* [Your assignment] In the legal malpractice excerpt below, whose affidavit was the subject of the objections by Horany that the trial court sustained?

* [Excerpt]
--------

In a legal malpractice action, a plaintiff is required to prove that the attorney’s breach proximately caused his injuries. If the legal malpractice case arises from prior litigation, the plaintiff must prove that “but for” the attorney’s breach of his duty, the plaintiff would have prevailed in the underlying case. Rangel, 177 S.W.3d at 22. To meet this burden, the plaintiff is required to present evidence explaining the legal significance of the attorney’s alleged failure and the impact this failure had on the underlying action. See Indus. Clearinghouse, Inc. v. Jackson Walker, L.L.P., 162 S.W.3d 384, 388 (Tex. App.–Dallas 2005, pet. denied). In Texas, a plaintiff in a legal malpractice suit is required to present expert testimony regarding causation and the standard of skill and care ordinarily exercised by an attorney. See Alexander, 146 S.W.3d at 119-20; Ersek v. Davis & Davis, P.C., 69 S.W.3d 268, 271 (Tex. App.-Austin 2002, pet. denied). Further, at times, an attorney’s expert testimony alone is not sufficient to establish causation. See Allbritton v. Gillespie, Rozen, Tanner & Watsky, P.C., 180 S.W.3d 889, 894 (Tex. App.–Dallas 2005, pet. denied) (op. on reh’g); Rangel, 177 S.W.3d at 22.
Horany filed a motion for no-evidence summary judgment claiming there was no evidence to establish his actions breached the duty he owed to Cantu and Cortez, that the breach proximately caused Cantu and Cortez’s injuries, and that damages occurred. In response, Cantu and Cortez submitted affidavits from Jim M. Perdue, Jr., as a testifying expert on legal malpractice issues, and from A. Dean Cromartie, M.D. who was the medical expert used by Horany in the underlying lawsuit.
The trial court sustained Horany’s objections to the medical expert’s affidavit. The court of appeals affirmed the trial court’s sustaining of the objections to the medical expert’s affidavit.
This left the affidavit of the attorney, Perdue, now unsupported by any medical expert testimony. The court of appeals found that the attorney’s affidavit was insufficient to show that the plaintiffs would have prevailed in the underlying medical malpractice action if a suit had been brought against some of the responsible medical and nursing providers:
Perdue’s affidavit provided legal expert testimony showing that Horany breached the standard of care when he failed to sue some of the responsible medical and nursing providers and stated that “[Cantu and Cortez] would have had a more likely than not probability of success in a trial or in settlement of the case against all [of the responsible medical and nursing providers].” However, Perdue’s affidavit alone was not sufficient to establish causation because, without Dr. Cromartie’s affidavit or deposition testimony, Cantu and Cortez did not have any medical expert testimony to show that they would have prevailed in the underlying medical malpractice action if a suit had been brought against some of the responsible medical and nursing providers. See Rangel, 177 S.W.3d at 22-23 (offered legal expert, but failed to present engineering, medical, or biomechanics expert testimony to show he would have prevailed in underlying products liability action).
We conclude Cantu and Cortez failed to raise more than a scintilla of evidence to prove they would have prevailed in the underlying medical malpractice suit against some of the responsible medical and nursing providers. Accordingly, they failed to establish that Horany committed legal malpractice when he failed to bring a medical malpractice claim against some of the responsible medical and nursing providers.

--------

* [Material provided]
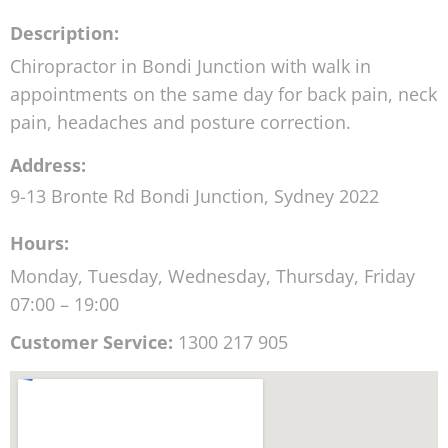
Description:
Chiropractor in Bondi Junction with walk in
appointments on the same day for back pain, neck
pain, headaches and posture correction.
Address:
9-13 Bronte Rd
Bondi Junction
,
Sydney
2022
Hours:
Monday, Tuesday, Wednesday, Thursday, Friday
07:00 – 19:00
Customer Service:
1300 217 905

--------

* [Written response] A. Dean Cromartie, M.D., the medical expert